SANAA’s winning project, Grace Farms, opened in October last year. The building, known as The River, features a ribbon-like, undulating roofscape that meanders through its natural context. With a glass facade on either side and being elevated by stilts, the roof appears to float through its surroundings. The River attracted 50,000 within the first six months of it opening, with visitors taking part in architectural tours, community dinners, lectures and discussions, concerts, athletics, and worship services and just simply exploring the 80-acre site.

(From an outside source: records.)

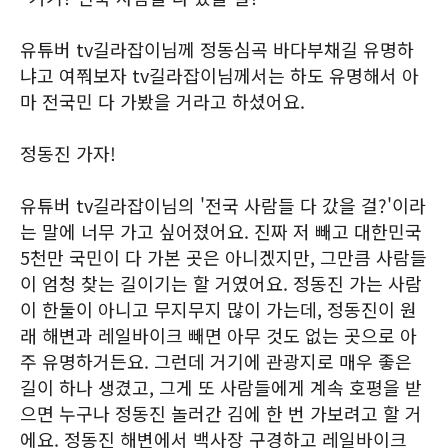
유튜버 tv길라잡이님께 정동심곡 바다부채길 유명하
냐고 여쭤보자 tv길라잡이님께서는 하도 유명해서 아
마 전국민 다 가봤을 거라고 하셨어요.
정동진 가자!
유튜버 tv길라잡이님의 '전국 사람들 다 갔을 걸?'이라
는 말에 너무 가고 싶어졌어요. 진짜 저 빼고 대한민국
5천만 국민이 다 가본 곳은 아니겠지만, 그만큼 사람들
이 엄청 찾는 길이기는 할 거였어요. 정동진 가는 사람
이 한둘이 아니고 무지무지 많이 가는데, 정동진이 원
래 해변과 레일바이크 빼면 아무 것도 없는 곳으로 아
주 유명하거든요. 그런데 거기에 관광지로 매우 좋은
길이 하나 생겼고, 그게 또 사람들에게 계속 호평을 받
으면 누구나 정동진 놀러간 김에 한 번 가보려고 할 거
에요. 정동진 해변에서 백사장 구경하고 레일바이크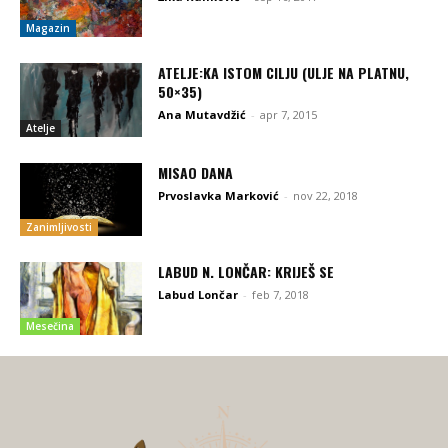
Magazin
ATELJE:KA ISTOM CILJU (ULJE NA PLATNU,
50×35)
Ana Mutavdžić
-
apr 7, 2015
Atelje
MISAO DANA
Prvoslavka Marković
-
nov 22, 2018
Zanimljivosti
LABUD N. LONČAR: KRIJEŠ SE
Labud Lončar
-
feb 7, 2018
Mesečina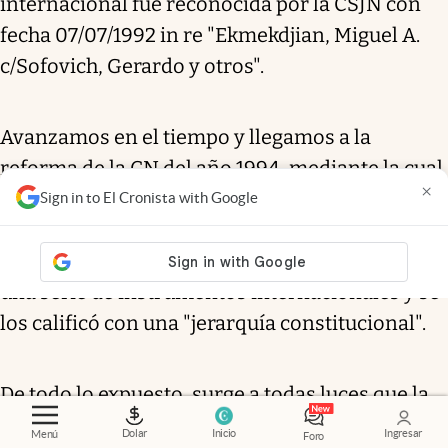
internacional fue reconocida por la CSJN con
fecha 07/07/1992 in re "Ekmekdjian, Miguel A.
c/Sofovich, Gerardo y otros".
Avanzamos en el tiempo y llegamos a la
reforma de la CN del año 1994, mediante la cual
×
se estableció en el art. 75 inc. 22 que "los
Sign in to El Cronista with Google
tratados y concordatos tienen jerarquía
superior a las leyes". Asimismo, se enumeró
una serie de instrumentos internacionales y se
los calificó con una "jerarquía constitucional".
De todo lo expuesto, surge a todas luces que la
CSJN al rechazar los recursos extraordinarios o
Dolar
Inicio
Ingresar
Menú
Foro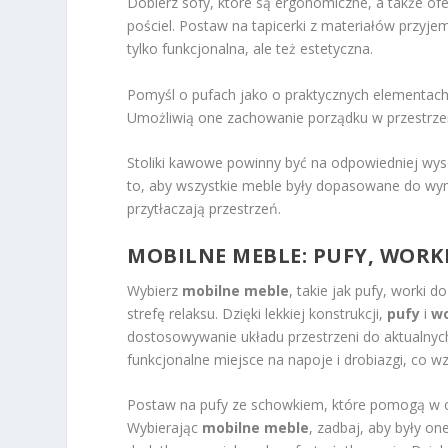
Dobierz sofy, które są ergonomiczne, a także of
pościel. Postaw na tapicerki z materiałów przyjem
tylko funkcjonalna, ale też estetyczna.
Pomyśl o pufach jako o praktycznych elementach
Umożliwią one zachowanie porządku w przestrzen
Stoliki kawowe powinny być na odpowiedniej wys
to, aby wszystkie meble były dopasowane do wym
przytłaczają przestrzeń.
MOBILNE MEBLE: PUFY, WORKI
Wybierz
mobilne meble
, takie jak pufy, worki 
strefę relaksu. Dzięki lekkiej konstrukcji,
pufy
i
wo
dostosowywanie układu przestrzeni do aktualnych
funkcjonalne miejsce na napoje i drobiazgi, co 
Postaw na pufy ze schowkiem, które pomogą w or
Wybierając
mobilne meble
, zadbaj, aby były o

In addition to Grace Farms, the finalists for MCHAP comprised the following:

  • Weekend House by Angelo Bucci, São Paulo, Brazil
  • UTEC Campus by Grafton Architects, Lima, Peru
  • Pachacamac Museum by Llosa Cortegana, Lima, Peru
  • Tower 41 by Alberto Kalach, Mexico City, Mexico
  • Star Apartments by Michael Maltzan, Los Angeles, California, U.S.

Stan Allen, MCHAP Jury President, said in a press release, “As a jury, we were looking not only for buildings of exceptional quality, but also for buildings that contribute something new to the discipline. We were very impressed by the high quality of the work coming from such a wide variety of cultures. There may be a global architecture culture today, but each place we visited had its own identity and every project responded to a specific context. As a jury we also observed common themes: All of the projects, even those in urban areas, engage with landscape; they all embrace architecture as a force for change; and finally, all of them find a delicate balance between innovation and the history of the discipline.”

While SANAA took the main prize, Tommy Kyung-Tae Nam and Yun Yun from the Taubman College of Architecture and Urban Planning at the University of Michigan were announced as winners of the recently established student award. Nam and Yun claimed the Taubman College Burton L. Kampner Memorial Award for their (a)typical office project which was developed with the guidance of Faculty Advisor Adam Fure.